Linking the ingested items within each other or with other data sources is part of this section. Most importantly this includes the https://squirro.atlassian.net/wiki/spaces/DOC/pages/26247170/Known+Entity+Extraction steps.

Discover

Discover includes steps around topic modelling and clustering, as well as analysis for the https://squirro.atlassian.net/wiki/spaces/DOC/pages/2396061784/Content-based+Typeahead.

Classify

Text classification, such as the models created with the https://squirro.atlassian.net/wiki/spaces/DOC/pages/2220458018/Squirro+AI+Studio, are part of this section.

Predict

Time series detection with the https://squirro.atlassian.net/wiki/spaces/DOC/pages/29261853/Trend+Detection module shows up here.

Recommend

This section includes the updating of recommendation models and insights generation. These are currently not yet exposed in the user interface.

Automate

Automated actions, such as sending of emails, is included as automations. Currently this section is empty in the user interface.

Index

This step is not included in the architecture charts, but can be seen and used in the pipeline editor. It includes the required steps to persist Squirro items on disk for searching.

Custom

Custom steps can be added to the pipeline in the form of https://squirro.atlassian.net/wiki/spaces/DOC/pages/7077924/Pipelets. Currently these pipelets always show up in a section called Custom, but this will be extended to allow each pipelet to be assigned to one of the above sections as well.

Processing

The pipeline steps are run sequentially. When a pipeline step fails for any reason, the item is re-queued and the full pipeline will be re-run on that item. If processing fails persistently (10 times by default) the item is dropped from the pipeline.

Some errors are handled by adding an error code to the item. The known error codes for this are documented in the Processing Error table.

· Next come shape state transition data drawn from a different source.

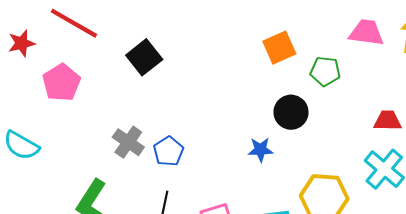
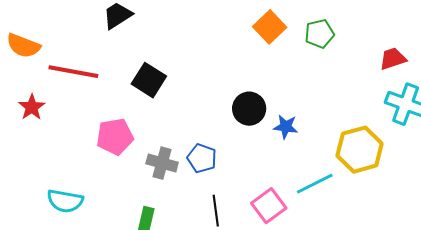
pink pentagon: (62, 83) -> (115, 137), moved, turned -30
black circle: (291, 112) -> (249, 109), moved
blue star: (260, 150) -> (286, 127), turned 30

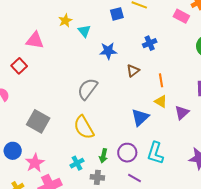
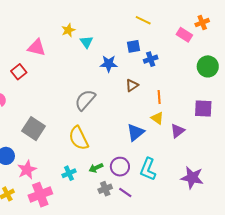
blue square: (117, 14) -> (133, 46), moved
green arrow: (103, 156) -> (96, 168), turned 48
gray cross: (97, 177) -> (105, 189), moved, turned -32

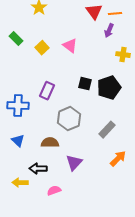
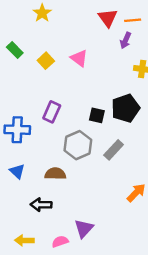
black square: (85, 84) -> (97, 115), moved
gray rectangle: (107, 130) -> (114, 150), moved
purple triangle: (74, 163) -> (84, 228), moved
yellow arrow: (20, 183) -> (24, 240), moved
pink semicircle: (54, 191) -> (60, 242), moved

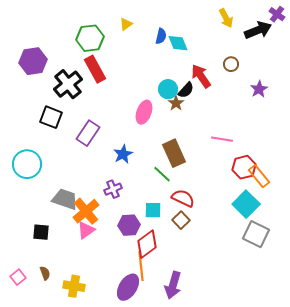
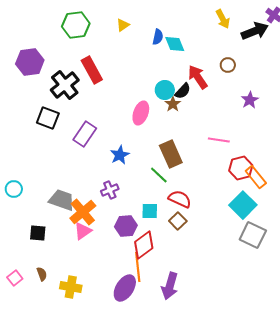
green hexagon: (90, 38) -> (76, 25), moved
purple star: (259, 89) -> (250, 100), moved
cyan circle: (27, 164) -> (14, 189), moved, size x0.6

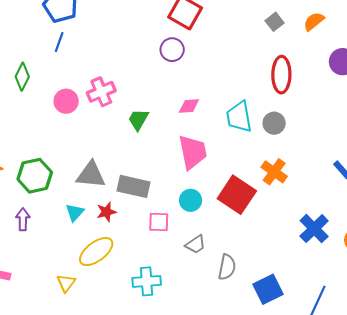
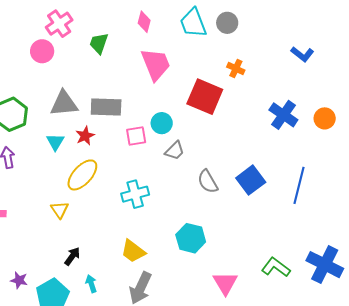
pink circle: (66, 101) -> (42, 51), moved
pink diamond: (189, 106) -> (144, 22), turned -60
orange cross: (274, 172) -> (236, 69), size x0.7
cyan circle: (191, 200) -> (162, 123), moved
gray semicircle: (227, 267) -> (208, 182), moved, turned 150

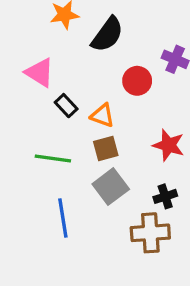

Items are only displayed to the users once the full pipeline - with exception of Search Tagging - has run through. For details on the search tagging delay, see the https://squirro.atlassian.net/wiki/spaces/DOC/pages/2949475/Search+Tagging+and+Alerting documentation.

Configuration

A project can have one or more pipelines. Each data source is associated with one such pipeline. The pipelines are configured using the Pipeline Editor in the Setup space.